§ Assignment:
Nothing should be left out. Transcribe the entries exactly as written.

§ Study material:
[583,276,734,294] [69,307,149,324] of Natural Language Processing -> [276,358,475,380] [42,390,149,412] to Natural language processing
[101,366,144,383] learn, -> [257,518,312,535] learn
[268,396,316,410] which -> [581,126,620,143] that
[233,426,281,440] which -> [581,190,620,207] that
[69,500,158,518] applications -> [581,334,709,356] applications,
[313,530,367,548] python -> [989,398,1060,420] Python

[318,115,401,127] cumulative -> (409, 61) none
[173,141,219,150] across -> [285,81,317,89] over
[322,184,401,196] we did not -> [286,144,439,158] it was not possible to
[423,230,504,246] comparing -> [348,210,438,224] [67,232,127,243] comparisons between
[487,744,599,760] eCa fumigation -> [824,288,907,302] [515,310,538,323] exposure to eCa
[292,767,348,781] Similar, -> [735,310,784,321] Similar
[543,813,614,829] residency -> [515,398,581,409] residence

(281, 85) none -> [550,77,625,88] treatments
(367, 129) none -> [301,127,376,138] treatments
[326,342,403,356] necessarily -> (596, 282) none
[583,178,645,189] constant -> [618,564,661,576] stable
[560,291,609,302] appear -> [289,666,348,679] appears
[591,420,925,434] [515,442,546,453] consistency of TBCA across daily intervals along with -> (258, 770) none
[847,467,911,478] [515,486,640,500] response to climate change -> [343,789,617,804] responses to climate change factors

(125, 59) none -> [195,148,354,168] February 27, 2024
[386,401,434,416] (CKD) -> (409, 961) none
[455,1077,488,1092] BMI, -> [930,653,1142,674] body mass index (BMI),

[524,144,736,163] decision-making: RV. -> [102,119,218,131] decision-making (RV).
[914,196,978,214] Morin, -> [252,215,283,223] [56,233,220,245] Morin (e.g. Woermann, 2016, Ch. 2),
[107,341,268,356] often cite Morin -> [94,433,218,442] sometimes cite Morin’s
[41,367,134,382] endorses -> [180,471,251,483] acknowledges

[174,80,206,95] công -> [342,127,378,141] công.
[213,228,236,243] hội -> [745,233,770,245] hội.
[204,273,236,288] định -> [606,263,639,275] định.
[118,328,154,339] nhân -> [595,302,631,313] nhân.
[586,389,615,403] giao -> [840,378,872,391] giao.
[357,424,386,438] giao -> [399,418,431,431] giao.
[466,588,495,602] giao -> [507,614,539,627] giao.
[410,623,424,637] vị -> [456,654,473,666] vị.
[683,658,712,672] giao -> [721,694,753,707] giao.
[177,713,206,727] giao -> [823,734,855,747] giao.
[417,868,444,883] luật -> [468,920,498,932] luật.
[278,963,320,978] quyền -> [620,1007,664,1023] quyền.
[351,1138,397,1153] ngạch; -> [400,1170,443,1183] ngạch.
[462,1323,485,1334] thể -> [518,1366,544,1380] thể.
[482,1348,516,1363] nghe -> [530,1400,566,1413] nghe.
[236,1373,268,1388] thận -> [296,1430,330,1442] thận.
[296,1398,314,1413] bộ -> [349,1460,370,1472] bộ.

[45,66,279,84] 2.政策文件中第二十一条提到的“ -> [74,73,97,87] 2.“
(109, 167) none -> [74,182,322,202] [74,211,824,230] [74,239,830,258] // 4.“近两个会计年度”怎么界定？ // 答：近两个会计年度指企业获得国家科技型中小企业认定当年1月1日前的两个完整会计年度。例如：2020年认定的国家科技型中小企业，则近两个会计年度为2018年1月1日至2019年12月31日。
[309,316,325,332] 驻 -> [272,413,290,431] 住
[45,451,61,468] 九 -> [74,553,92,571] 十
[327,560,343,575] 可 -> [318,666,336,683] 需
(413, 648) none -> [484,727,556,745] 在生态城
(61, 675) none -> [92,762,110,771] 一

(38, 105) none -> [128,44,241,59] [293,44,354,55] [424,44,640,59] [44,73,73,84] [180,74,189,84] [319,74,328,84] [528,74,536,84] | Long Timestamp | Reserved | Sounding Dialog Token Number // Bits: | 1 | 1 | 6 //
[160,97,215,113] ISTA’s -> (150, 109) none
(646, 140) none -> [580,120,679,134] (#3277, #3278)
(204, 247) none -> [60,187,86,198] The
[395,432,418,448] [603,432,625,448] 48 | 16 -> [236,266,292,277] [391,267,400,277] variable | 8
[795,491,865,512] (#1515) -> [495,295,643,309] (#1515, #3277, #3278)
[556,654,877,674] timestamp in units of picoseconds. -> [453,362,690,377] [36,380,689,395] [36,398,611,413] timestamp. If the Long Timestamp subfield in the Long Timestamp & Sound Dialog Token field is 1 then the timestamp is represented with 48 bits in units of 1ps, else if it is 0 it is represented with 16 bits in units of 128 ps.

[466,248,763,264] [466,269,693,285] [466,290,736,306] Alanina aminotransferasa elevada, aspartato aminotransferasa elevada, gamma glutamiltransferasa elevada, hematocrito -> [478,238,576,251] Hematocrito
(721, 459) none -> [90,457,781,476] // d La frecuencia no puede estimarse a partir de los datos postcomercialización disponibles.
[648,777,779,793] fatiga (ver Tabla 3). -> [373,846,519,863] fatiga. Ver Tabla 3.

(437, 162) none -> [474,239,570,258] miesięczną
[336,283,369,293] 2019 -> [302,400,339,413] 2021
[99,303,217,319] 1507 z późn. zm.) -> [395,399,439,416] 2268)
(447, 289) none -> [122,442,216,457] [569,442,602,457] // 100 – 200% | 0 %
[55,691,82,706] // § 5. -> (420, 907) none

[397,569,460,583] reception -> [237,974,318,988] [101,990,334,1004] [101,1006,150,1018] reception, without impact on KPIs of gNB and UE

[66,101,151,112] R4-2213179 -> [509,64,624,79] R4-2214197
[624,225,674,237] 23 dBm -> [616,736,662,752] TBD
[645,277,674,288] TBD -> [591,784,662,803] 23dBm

§ Reply:
[583,276,734,294] [69,307,149,324] of Natural Language Processing -> [276,358,475,380] [42,390,149,412] to Natural language processing
[101,366,144,383] learn, -> [257,518,312,535] learn
[268,396,316,410] which -> [581,126,620,143] that
[233,426,281,440] which -> [581,190,620,207] that
[69,500,158,518] applications -> [581,334,709,356] applications,
[313,530,367,548] python -> [989,398,1060,420] Python

[318,115,401,127] cumulative -> (409, 61) none
[173,141,219,150] across -> [285,81,317,89] over
[322,184,401,196] we did not -> [286,144,439,158] it was not possible to
[423,230,504,246] comparing -> [348,210,438,224] [67,232,127,243] comparisons between
[487,744,599,760] eCa fumigation -> [824,288,907,302] [515,310,538,323] exposure to eCa
[292,767,348,781] Similar, -> [735,310,784,321] Similar
[543,813,614,829] residency -> [515,398,581,409] residence

(281, 85) none -> [550,77,625,88] treatments
(367, 129) none -> [301,127,376,138] treatments
[326,342,403,356] necessarily -> (596, 282) none
[583,178,645,189] constant -> [618,564,661,576] stable
[560,291,609,302] appear -> [289,666,348,679] appears
[591,420,925,434] [515,442,546,453] consistency of TBCA across daily intervals along with -> (258, 770) none
[847,467,911,478] [515,486,640,500] response to climate change -> [343,789,617,804] responses to climate change factors

(125, 59) none -> [195,148,354,168] February 27, 2024
[386,401,434,416] (CKD) -> (409, 961) none
[455,1077,488,1092] BMI, -> [930,653,1142,674] body mass index (BMI),

[524,144,736,163] decision-making: RV. -> [102,119,218,131] decision-making (RV).
[914,196,978,214] Morin, -> [252,215,283,223] [56,233,220,245] Morin (e.g. Woermann, 2016, Ch. 2),
[107,341,268,356] often cite Morin -> [94,433,218,442] sometimes cite Morin’s
[41,367,134,382] endorses -> [180,471,251,483] acknowledges

[174,80,206,95] công -> [342,127,378,141] công.
[213,228,236,243] hội -> [745,233,770,245] hội.
[204,273,236,288] định -> [606,263,639,275] định.
[118,328,154,339] nhân -> [595,302,631,313] nhân.
[586,389,615,403] giao -> [840,378,872,391] giao.
[357,424,386,438] giao -> [399,418,431,431] giao.
[466,588,495,602] giao -> [507,614,539,627] giao.
[410,623,424,637] vị -> [456,654,473,666] vị.
[683,658,712,672] giao -> [721,694,753,707] giao.
[177,713,206,727] giao -> [823,734,855,747] giao.
[417,868,444,883] luật -> [468,920,498,932] luật.
[278,963,320,978] quyền -> [620,1007,664,1023] quyền.
[351,1138,397,1153] ngạch; -> [400,1170,443,1183] ngạch.
[462,1323,485,1334] thể -> [518,1366,544,1380] thể.
[482,1348,516,1363] nghe -> [530,1400,566,1413] nghe.
[236,1373,268,1388] thận -> [296,1430,330,1442] thận.
[296,1398,314,1413] bộ -> [349,1460,370,1472] bộ.

[45,66,279,84] 2.政策文件中第二十一条提到的“ -> [74,73,97,87] 2.“
(109, 167) none -> [74,182,322,202] [74,211,824,230] [74,239,830,258] // 4.“近两个会计年度”怎么界定？ // 答：近两个会计年度指企业获得国家科技型中小企业认定当年1月1日前的两个完整会计年度。例如：2020年认定的国家科技型中小企业，则近两个会计年度为2018年1月1日至2019年12月31日。
[309,316,325,332] 驻 -> [272,413,290,431] 住
[45,451,61,468] 九 -> [74,553,92,571] 十
[327,560,343,575] 可 -> [318,666,336,683] 需
(413, 648) none -> [484,727,556,745] 在生态城
(61, 675) none -> [92,762,110,771] 一

(38, 105) none -> [128,44,241,59] [293,44,354,55] [424,44,640,59] [44,73,73,84] [180,74,189,84] [319,74,328,84] [528,74,536,84] | Long Timestamp | Reserved | Sounding Dialog Token Number // Bits: | 1 | 1 | 6 //
[160,97,215,113] ISTA’s -> (150, 109) none
(646, 140) none -> [580,120,679,134] (#3277, #3278)
(204, 247) none -> [60,187,86,198] The
[395,432,418,448] [603,432,625,448] 48 | 16 -> [236,266,292,277] [391,267,400,277] variable | 8
[795,491,865,512] (#1515) -> [495,295,643,309] (#1515, #3277, #3278)
[556,654,877,674] timestamp in units of picoseconds. -> [453,362,690,377] [36,380,689,395] [36,398,611,413] timestamp. If the Long Timestamp subfield in the Long Timestamp & Sound Dialog Token field is 1 then the timestamp is represented with 48 bits in units of 1ps, else if it is 0 it is represented with 16 bits in units of 128 ps.

[466,248,763,264] [466,269,693,285] [466,290,736,306] Alanina aminotransferasa elevada, aspartato aminotransferasa elevada, gamma glutamiltransferasa elevada, hematocrito -> [478,238,576,251] Hematocrito
(721, 459) none -> [90,457,781,476] // d La frecuencia no puede estimarse a partir de los datos postcomercialización disponibles.
[648,777,779,793] fatiga (ver Tabla 3). -> [373,846,519,863] fatiga. Ver Tabla 3.

(437, 162) none -> [474,239,570,258] miesięczną
[336,283,369,293] 2019 -> [302,400,339,413] 2021
[99,303,217,319] 1507 z późn. zm.) -> [395,399,439,416] 2268)
(447, 289) none -> [122,442,216,457] [569,442,602,457] // 100 – 200% | 0 %
[55,691,82,706] // § 5. -> (420, 907) none

[397,569,460,583] reception -> [237,974,318,988] [101,990,334,1004] [101,1006,150,1018] reception, without impact on KPIs of gNB and UE

[66,101,151,112] R4-2213179 -> [509,64,624,79] R4-2214197
[624,225,674,237] 23 dBm -> [616,736,662,752] TBD
[645,277,674,288] TBD -> [591,784,662,803] 23dBm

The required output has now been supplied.